Physical Knot Classification Beyond Accuracy: A Benchmark and Diagnostic Study

TL;DR

This paper introduces a topology-aware evaluation framework and structural supervision methods for physical knot classification, revealing that appearance bias remains a major challenge despite structural improvements.

Contribution

It proposes a new diagnostic workflow and topology-aware training techniques to better assess and enhance genuine topological understanding in knot classification models.

Findings

Topology-aware centroid alignment improves specificity across models.

Auxiliary crossing-number prediction is robust across data regimes.
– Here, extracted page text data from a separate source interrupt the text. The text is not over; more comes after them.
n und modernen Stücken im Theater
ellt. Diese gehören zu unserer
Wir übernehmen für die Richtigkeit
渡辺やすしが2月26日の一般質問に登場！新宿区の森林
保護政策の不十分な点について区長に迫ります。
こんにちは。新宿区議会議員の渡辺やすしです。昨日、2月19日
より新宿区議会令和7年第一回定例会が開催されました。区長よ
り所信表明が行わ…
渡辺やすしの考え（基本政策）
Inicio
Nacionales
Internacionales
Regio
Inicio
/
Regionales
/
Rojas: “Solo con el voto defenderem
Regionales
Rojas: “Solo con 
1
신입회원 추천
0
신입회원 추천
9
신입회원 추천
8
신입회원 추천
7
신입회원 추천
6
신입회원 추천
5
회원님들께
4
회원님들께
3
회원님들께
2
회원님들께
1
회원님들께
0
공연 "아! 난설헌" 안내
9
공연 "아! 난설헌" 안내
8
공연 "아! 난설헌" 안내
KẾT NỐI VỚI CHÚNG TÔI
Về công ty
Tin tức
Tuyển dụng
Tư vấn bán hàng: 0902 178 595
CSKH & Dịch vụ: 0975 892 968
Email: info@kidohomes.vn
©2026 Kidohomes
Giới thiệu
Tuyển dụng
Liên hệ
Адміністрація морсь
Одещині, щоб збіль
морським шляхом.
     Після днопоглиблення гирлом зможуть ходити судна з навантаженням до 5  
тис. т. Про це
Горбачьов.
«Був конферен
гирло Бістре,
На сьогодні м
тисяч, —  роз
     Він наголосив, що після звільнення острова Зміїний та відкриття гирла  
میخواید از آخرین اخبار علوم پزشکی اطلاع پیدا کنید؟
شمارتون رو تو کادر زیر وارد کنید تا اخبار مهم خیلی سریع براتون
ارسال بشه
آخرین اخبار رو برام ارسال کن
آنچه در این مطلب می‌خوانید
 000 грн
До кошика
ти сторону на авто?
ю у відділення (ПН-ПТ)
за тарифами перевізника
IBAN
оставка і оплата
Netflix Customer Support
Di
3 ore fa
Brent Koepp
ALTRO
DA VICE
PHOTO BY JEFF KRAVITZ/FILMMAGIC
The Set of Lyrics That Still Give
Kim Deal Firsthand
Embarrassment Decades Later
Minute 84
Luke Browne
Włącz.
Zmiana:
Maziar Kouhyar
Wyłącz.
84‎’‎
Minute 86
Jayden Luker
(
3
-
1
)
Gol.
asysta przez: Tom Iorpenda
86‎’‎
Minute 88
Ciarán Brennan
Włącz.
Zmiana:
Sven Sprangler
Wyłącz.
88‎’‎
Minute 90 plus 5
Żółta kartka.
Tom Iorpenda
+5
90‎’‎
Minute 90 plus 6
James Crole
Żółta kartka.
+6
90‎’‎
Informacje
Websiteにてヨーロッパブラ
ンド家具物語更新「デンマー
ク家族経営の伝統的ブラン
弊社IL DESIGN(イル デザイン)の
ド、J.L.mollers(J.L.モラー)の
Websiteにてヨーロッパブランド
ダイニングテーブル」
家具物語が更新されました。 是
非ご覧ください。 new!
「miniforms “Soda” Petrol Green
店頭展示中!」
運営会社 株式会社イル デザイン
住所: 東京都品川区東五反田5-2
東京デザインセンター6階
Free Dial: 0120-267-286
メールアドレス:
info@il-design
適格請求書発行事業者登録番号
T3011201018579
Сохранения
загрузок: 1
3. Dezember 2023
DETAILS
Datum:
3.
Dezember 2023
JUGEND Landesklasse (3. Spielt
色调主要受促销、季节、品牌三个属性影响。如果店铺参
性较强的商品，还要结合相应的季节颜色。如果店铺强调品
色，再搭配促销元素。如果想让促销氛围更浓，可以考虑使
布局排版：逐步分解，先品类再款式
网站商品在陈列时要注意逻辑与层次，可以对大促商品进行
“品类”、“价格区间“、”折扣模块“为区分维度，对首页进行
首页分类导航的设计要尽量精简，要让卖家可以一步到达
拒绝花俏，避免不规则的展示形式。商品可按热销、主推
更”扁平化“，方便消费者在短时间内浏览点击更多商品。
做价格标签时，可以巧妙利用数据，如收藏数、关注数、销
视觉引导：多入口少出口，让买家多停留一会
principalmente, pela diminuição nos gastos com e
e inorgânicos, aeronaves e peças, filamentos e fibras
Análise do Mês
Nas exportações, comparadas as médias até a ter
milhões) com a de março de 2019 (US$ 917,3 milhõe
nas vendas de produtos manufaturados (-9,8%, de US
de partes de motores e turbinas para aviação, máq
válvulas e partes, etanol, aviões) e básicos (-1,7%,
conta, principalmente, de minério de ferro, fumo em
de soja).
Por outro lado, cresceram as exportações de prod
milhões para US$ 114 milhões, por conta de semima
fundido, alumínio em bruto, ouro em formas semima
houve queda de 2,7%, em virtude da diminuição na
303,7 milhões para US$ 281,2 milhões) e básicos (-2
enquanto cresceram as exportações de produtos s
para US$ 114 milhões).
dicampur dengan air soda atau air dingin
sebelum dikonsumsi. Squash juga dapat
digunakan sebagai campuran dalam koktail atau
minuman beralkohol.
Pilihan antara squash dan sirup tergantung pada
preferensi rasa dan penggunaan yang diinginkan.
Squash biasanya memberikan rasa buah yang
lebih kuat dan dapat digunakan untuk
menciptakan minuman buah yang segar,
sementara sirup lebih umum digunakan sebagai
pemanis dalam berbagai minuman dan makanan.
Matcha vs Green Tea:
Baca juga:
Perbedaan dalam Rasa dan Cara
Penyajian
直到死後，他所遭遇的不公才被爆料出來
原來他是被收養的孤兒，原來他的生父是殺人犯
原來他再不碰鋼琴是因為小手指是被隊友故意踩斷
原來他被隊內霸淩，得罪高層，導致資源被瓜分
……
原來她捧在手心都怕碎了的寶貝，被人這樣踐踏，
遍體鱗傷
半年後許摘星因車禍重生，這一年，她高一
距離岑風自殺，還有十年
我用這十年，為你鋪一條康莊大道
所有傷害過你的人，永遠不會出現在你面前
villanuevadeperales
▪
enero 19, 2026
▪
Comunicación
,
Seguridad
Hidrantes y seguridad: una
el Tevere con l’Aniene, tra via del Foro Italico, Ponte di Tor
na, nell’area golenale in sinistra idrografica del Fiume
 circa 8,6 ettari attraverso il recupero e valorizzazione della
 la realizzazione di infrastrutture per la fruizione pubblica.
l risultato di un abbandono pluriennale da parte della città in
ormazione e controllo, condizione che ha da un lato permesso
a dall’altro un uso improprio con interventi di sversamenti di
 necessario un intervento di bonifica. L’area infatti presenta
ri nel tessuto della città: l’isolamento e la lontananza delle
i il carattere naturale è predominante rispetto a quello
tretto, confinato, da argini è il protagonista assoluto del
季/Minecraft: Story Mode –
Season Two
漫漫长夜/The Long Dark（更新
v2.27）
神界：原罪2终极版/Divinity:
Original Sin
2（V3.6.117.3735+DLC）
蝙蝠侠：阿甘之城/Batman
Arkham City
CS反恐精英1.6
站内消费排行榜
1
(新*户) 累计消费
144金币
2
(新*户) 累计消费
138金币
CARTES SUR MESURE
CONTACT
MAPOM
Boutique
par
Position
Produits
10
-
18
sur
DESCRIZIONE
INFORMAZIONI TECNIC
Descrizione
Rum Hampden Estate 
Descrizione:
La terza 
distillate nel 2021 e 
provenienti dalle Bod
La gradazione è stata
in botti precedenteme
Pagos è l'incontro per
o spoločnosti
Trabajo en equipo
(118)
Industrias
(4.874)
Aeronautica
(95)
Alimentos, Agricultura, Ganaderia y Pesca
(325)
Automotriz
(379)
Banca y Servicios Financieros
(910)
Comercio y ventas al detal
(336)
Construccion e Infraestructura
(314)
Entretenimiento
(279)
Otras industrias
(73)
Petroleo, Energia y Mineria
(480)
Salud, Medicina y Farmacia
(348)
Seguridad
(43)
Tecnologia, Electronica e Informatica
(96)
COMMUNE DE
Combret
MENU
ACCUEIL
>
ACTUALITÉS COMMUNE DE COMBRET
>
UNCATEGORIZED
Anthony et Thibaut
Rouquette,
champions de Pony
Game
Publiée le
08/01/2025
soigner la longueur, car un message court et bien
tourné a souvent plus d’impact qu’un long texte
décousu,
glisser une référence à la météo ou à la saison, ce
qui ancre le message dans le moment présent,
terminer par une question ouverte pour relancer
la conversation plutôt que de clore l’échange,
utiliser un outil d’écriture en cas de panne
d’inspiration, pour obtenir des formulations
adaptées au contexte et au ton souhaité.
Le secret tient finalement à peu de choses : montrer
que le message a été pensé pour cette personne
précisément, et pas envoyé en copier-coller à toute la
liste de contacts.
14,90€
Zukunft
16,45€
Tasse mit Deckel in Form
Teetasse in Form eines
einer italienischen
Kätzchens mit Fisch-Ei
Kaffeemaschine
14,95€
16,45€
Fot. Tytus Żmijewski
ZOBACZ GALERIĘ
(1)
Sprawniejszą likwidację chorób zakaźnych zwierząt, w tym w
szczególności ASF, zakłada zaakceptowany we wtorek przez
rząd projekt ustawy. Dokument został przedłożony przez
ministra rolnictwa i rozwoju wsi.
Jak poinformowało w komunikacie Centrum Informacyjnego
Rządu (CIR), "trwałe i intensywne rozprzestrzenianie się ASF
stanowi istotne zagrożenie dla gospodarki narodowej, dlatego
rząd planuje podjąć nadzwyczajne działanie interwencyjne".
Background changes significantly affect model predictions, highlighting appearance bias.

Abstract

Physical knot classification is a challenging fine-grained recognition task in which the intended discriminative cue is rope crossing structure; however, high closed-set accuracy may still arise from low-level appearance shortcuts rather than genuine topological understanding. In this work, we introduce dataset (1,440 images, 10 classes), which trains models on loosely tied knots and evaluates them on tightly dressed configurations to probe whether structure-guided training yields topology-specific gains. We demonstrate that topological distance successfully predicts residual inter-class confusion across multiple backbone architectures, validating the utility of our topology-aware evaluation framework. Furthermore, we propose topology-aware centroid alignment (TACA) and an auxiliary crossing-number prediction objective as two complementary forms of structural supervision. Notably, Swin-T with TACA achieves a consistent positive specificity gain (Delta_spec = +1.18 pp) across all random seeds under the canonical protocol, and auxiliary crossing-number prediction exhibits robust performance across data regimes without the real-versus-random reversal observed for centroid alignment. Causal probes reveal that background changes alone flip 17-32% of predictions and phone-photo accuracy drops by 58-69 percentage points, underscoring that appearance bias remains the principal obstacle to deployment. These results collectively demonstrate that our diagnostic workflow provides a principled and practical tool for evaluating whether a hand-crafted structural prior delivers genuine task-relevant benefit beyond generic regularization.